À maintes reprises, on regrettera sans doute que Frost revienne inlassablement sur le mystère extraterrestre depuis les événements de Roswell. Bien qu’il développe le mythe de fort belle manière, réussissant à lier tous les mystères corollaires à ce dernier, on se lasse parfois de cette obsession. Un peu comme si l’écrivain voulait absolument créer un crossover entre X-FILES et sa propre série. Ou plutôt comme s’il souhaitait rappeler à Chris Carter que ce dernier avait suffisamment pillé TWIN PEAKS dès le départ, et qu’il était temps de remettre les pendules à l’heure…
Parfois, on sent venir les révélations attendues. mais elles ne viennent jamais vraiment.
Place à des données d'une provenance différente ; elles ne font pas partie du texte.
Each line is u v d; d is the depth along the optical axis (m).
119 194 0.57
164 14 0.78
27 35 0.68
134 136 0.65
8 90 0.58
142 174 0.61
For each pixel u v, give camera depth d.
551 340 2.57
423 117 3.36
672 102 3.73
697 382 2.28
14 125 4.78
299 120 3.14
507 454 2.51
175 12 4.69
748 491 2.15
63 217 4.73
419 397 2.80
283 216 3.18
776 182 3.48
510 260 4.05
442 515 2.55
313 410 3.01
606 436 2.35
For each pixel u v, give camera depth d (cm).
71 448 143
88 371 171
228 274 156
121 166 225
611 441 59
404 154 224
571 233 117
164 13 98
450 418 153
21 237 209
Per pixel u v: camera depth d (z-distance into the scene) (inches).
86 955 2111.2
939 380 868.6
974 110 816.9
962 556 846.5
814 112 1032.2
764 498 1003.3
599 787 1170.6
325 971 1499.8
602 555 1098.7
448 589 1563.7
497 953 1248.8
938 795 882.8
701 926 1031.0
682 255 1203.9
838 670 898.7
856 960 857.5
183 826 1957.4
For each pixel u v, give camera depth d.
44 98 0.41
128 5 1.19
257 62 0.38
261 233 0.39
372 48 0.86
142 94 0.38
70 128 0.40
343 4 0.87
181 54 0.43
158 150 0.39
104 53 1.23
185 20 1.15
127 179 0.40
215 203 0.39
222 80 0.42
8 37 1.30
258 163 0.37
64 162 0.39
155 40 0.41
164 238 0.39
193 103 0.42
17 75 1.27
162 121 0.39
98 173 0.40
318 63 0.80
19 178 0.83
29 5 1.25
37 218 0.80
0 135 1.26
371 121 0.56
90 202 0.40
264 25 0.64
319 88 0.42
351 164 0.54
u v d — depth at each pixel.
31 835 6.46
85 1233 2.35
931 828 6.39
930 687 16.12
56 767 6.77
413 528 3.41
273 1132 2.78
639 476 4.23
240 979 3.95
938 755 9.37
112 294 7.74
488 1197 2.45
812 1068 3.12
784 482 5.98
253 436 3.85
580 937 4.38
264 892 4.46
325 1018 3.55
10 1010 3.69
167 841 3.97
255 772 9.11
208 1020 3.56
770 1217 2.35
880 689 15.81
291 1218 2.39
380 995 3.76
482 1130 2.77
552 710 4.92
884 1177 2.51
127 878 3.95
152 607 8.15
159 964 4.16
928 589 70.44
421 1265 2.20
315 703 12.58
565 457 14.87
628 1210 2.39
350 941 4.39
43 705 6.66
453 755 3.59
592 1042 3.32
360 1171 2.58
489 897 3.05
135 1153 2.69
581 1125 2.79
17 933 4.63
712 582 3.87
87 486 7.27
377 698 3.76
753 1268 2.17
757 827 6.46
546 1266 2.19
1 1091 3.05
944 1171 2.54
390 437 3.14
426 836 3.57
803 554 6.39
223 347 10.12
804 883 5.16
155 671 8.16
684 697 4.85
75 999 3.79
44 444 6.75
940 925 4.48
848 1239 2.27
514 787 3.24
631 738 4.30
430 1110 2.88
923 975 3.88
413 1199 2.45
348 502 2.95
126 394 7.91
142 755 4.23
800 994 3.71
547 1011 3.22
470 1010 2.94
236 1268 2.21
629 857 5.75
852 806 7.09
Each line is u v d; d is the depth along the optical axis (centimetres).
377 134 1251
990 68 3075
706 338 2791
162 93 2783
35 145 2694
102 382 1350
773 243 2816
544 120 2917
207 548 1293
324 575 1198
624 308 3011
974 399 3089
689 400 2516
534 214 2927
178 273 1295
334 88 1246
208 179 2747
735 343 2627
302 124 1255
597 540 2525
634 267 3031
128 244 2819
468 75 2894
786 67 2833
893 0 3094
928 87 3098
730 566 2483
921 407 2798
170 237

Tout juste est-il suggéré que les espèces extraterrestres qui luttent en secret sur notre planète (notamment celle des géants dont nous avons aperçu un spécimen dans la Loge Noire – et qui apparait régulièrement à l’agent Copper dans ses rêves) ne sont peut-être pas venus de l’espace, mais d’une autre dimension, soit, encore une fois, l’un des principaux thèmes Lynchéiens. En revanche, Frost se révèle très habile dans son interprétation quant à la théorie du complot, notamment en expliquant que le pouvoir, s’il s’appuie régulièrement sur l’argent, se fonde tout aussi sûrement, et ce depuis la nuit des temps, sur la conservation des secrets…
Au final, les personnages principaux du roman ne sont pas ceux attendus. Et le protagoniste sur lequel s’articule cette HISTOIRE SECRÈTE DE TWIN PEAKS est peut-être celui qui, dans la série, aura tenu le rôle le plus anodin, à savoir Douglas Milford, le frère du maire de Twin Peaks, celui qui épouse l’incendiaire Lana dans la saison 2 ! C’est sur lui que revient constamment le récit, tel un fil rouge, depuis sa jeunesse jusqu’à sa mort, en traversant quasiment tous les événements américains secrets et mystérieux du XXème siècle…
Doug ! Jadis anodin, mais au final, essentiel !
Je vous donne à présent rendez-vous pour la suite de notre chronique, laquelle reviendra, entre autre, sur le long-métrage réalisé en 1992 !
SEE YOU SOON !!!
C’est au moment où j’écrivais cet article que le grand David Lynch a décidé de tirer sa révérence et de s’en aller définitivement pour rejoindre la Loge blanche. L’ensemble de cette chronique lui est, en toute logique, très humblement dédié.